The task force held two meetings that were open to the public as well as three open forums. On April 28, 2016, McPhee accepted a recommendation to move forward with renaming the building.
McPhee passed it along to the Tennessee Board of Regents, a governing body that sets policy for Tennessee’s state universities and community colleges. And, on June 24, 2016, the TBR voted to endorse MTSU’s decision to move forward with the name change.
The Tennessee Historical Commission
Because MTSU is a public university, the decision now moved to the Tennessee Historical Commission, the agency responsible for historic preservation in Tennessee. Its mission is “to protect, preserve, interpret, maintain, and administer historic places,” according to the agency’s website.
On Sept. 20, 2016, McPhee sent a letter to the commission citing an intent to request a waiver to rename Forrest Hall as the “Army ROTC Building.”
The school intended to secure a hearing with the Tennessee Historical Commission during their scheduled meeting on Feb. 17 of the following year, providing time for the university to prepare to state their case before the Commission. However, MTSU’s hearing with the commission was delayed until Feb. 16, 2018.
The hearing lasted five hours and ended in a 17-5 vote from the Tennessee Historical Commission that denied MTSU’s request to change the name of Forrest Hall.
At that point, the university had the option to appeal the commission’s denial in Chancery Court. In a meeting with McPhee and university general counsel Heidi Zimmerman, Tennessee Attorney General Herbert Slatery indicated that MTSU would need to hire outside legal counsel, since the attorney general’s office would be in danger of conflict of interest if it represented both entities.
In an email to university faculty on June 6, 2018, McPhee announced he would not appeal the Tennessee Historical Commission’s denial, citing significant costs that an appeal would likely incur.

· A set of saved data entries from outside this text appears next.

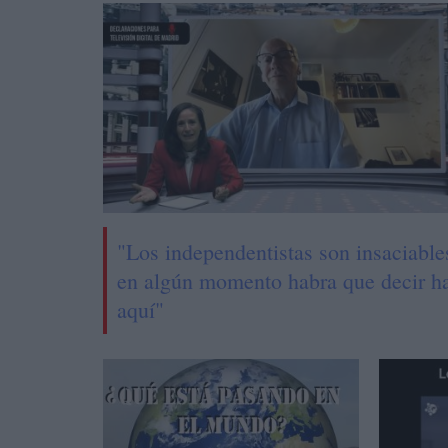
"Los independentistas son insaciable
en algún momento habra que decir h
aquí"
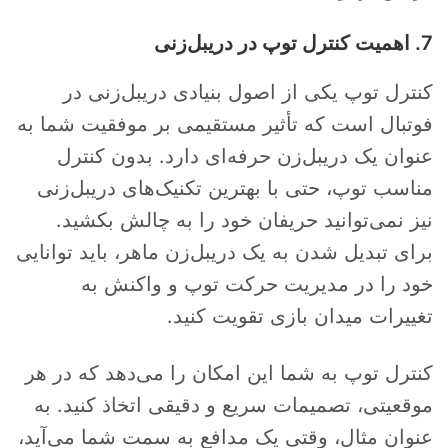
7. اهمیت کنترل توپ در دریبل‌زنی
کنترل توپ یکی از اصول بنیادی دریبل‌زنی در
فوتبال است که تأثیر مستقیمی بر موفقیت شما به
عنوان یک دریبل‌زن حرفه‌ای دارد. بدون کنترل
مناسب توپ، حتی با بهترین تکنیک‌های دریبل‌زنی
نیز نمی‌توانید حریفان خود را به چالش بکشید.
برای تبدیل شدن به یک دریبل‌زن ماهر، باید توانایی
خود را در مدیریت حرکت توپ و واکنش به
تغییرات میدان بازی تقویت کنید.
کنترل توپ به شما این امکان را می‌دهد که در هر
موقعیتی، تصمیمات سریع و دقیقی اتخاذ کنید. به
عنوان مثال، وقتی یک مدافع به سمت شما می‌آید،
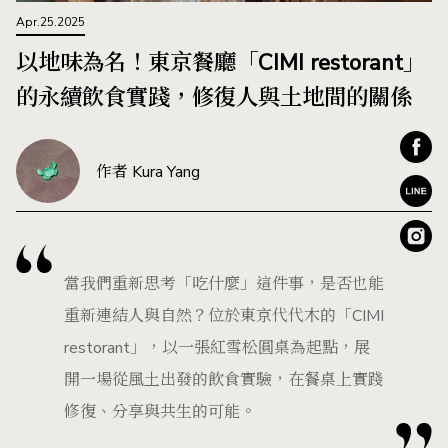
Apr.25.2025
以地味為名！東京餐廳「CIMI restorant」
的永續飲食實踐，修復人與土地間的關係
作者 Kura Yang
當我們重新思考「吃什麼」這件事，是否也能
重新連結人與自然？位於東京代代木的「CIMI
restorant」，以一張紅雪松圓桌為起點，展
開一場從風土出發的飲食實驗，在餐桌上實踐
修復、分享與共生的可能。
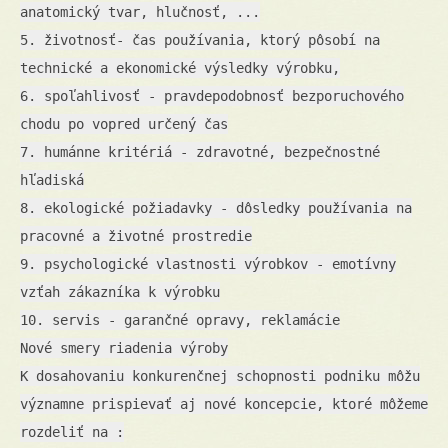
anatomický tvar, hlučnosť, ...
5. životnosť- čas používania, ktorý pôsobí na
technické a ekonomické výsledky výrobku,
6. spoľahlivosť - pravdepodobnosť bezporuchového
chodu po vopred určený čas
7. humánne kritériá - zdravotné, bezpečnostné
hľadiská
8. ekologické požiadavky - dôsledky používania na
pracovné a životné prostredie
9. psychologické vlastnosti výrobkov - emotívny
vzťah zákazníka k výrobku
10. servis - garančné opravy, reklamácie
Nové smery riadenia výroby
K dosahovaniu konkurenčnej schopnosti podniku môžu
významne prispievať aj nové koncepcie, ktoré môžeme
rozdeliť na :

“Given these circumstances, I believe the money we would pay to retain outside counsel should instead be used toward our mission of supporting student success resulting in degree completion,” McPhee told the faculty in his 2018 email.
The Second Effort
But the university president said he remains committed to finding a way to change the name of Forrest Hall. On Aug. 20, 2021, McPhee wrote an opinion column for The Tennesseean stating his grievances with the building’s name.
“We don’t need Forrest’s name on a building to educate our students. Like the bust that was in the State Capitol, such vestiges are best placed in a museum and the history books.”
Sidney McPhee, MTSU President
“Seeing Forrest’s name on the building is painful and infuriating to many – including me,” McPhee wrote. “We don’t need Forrest’s name on a building to educate our students. Like the bust that was in the State Capitol, such vestiges are best placed in a museum and the history books.”
On Sept. 14, 2021, in the wake of Nathan Bedford Forrest’s bust being removed from Tennessee’s state capitol that summer, the MTSU Board of Trustees voted unanimously to launch a second effort to gain the state’s permission to rename Forrest Hall, MTSU Sidelines reported.
Earlier that year on Feb. 24, the editors of MTSU Sidelines posted an open letter addressed to Tennessee Gov. Bill Lee, Lt. Gov. Randy McNally and the Tennessee Historical Commission asking them to rename Forrest Hall. A counter displaying how many days have passed since the letter’s publishing is prominent on the website’s masthead.
In his Friday email, President McPhee remained hopeful a solution will be found. “I will keep the campus informed when a significant development occurs. Meanwhile, please know I continue to believe that renaming Forrest Hall is the right thing to do. The name of this building, and the emotions it evokes, distracts from the values, goals and priorities we share as a modern, inclusive and comprehensive university.”